Why does Gadolinium Stay in the Body?

Gadolinium is not found freely in nature. It has a very high affinity to bind with other metals. Our bodies are made up of essential minerals like: magnesium, zinc, and calcium.

Because gadolinium is very reactive, it can both displace these essential minerals in biological functions, and it can be attracted to natural chelators that are in our bodies, such as oxalates. Breaking out of the manufactured cage, the gadolinium molecules roam the body, wreaking havoc on the immune system in particular people. It interferes with enzymes and peptides.

RECENT YEARS

RECENT YEARS

Recent Years
The push for regulatory change included a 2017 FDA hearing where individuals courageously shared their life-altering experiences with gadolinium toxicity.
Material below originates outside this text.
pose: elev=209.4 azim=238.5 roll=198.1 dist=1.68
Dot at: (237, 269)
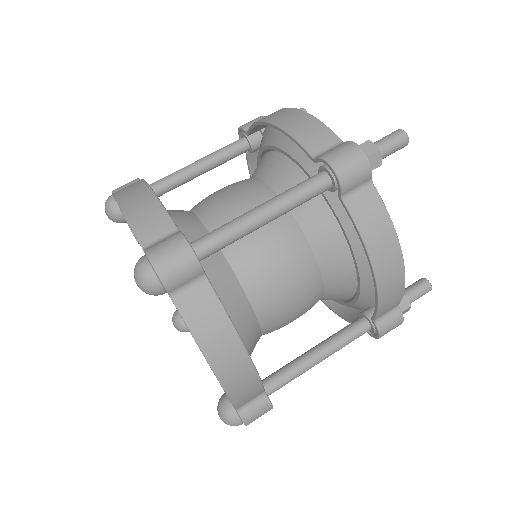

While label changes for gadolinium-based contrast agents were implemented following the hearing, the FDA does not enforce these recommendations. This lack of enforcement has allowed facilities to continue misleading patients about the safety of gadolinium contrast dye, contributing to a growing number of cases of harm and disability from its toxic effects.

In 2020, as a follow up to the FDA hearing, Sharon Williams from GadoliniumToxicity.com wrote an open letter to the Food and Drug Administration that describes gadolinium toxicity, including burning pain, numbness, tingling, electric-like sensations, muscle twitches, weakness, dry eyes, gastrointestinal issues, extreme fatigue, cognitive dysfunction ("brain fog"), tinnitus, and skin changes, and more. She links multiple diseases and systemic organ involvement to gadolinium toxicity. As of 01/10/2025, Sharon has still not heard back from the FDA.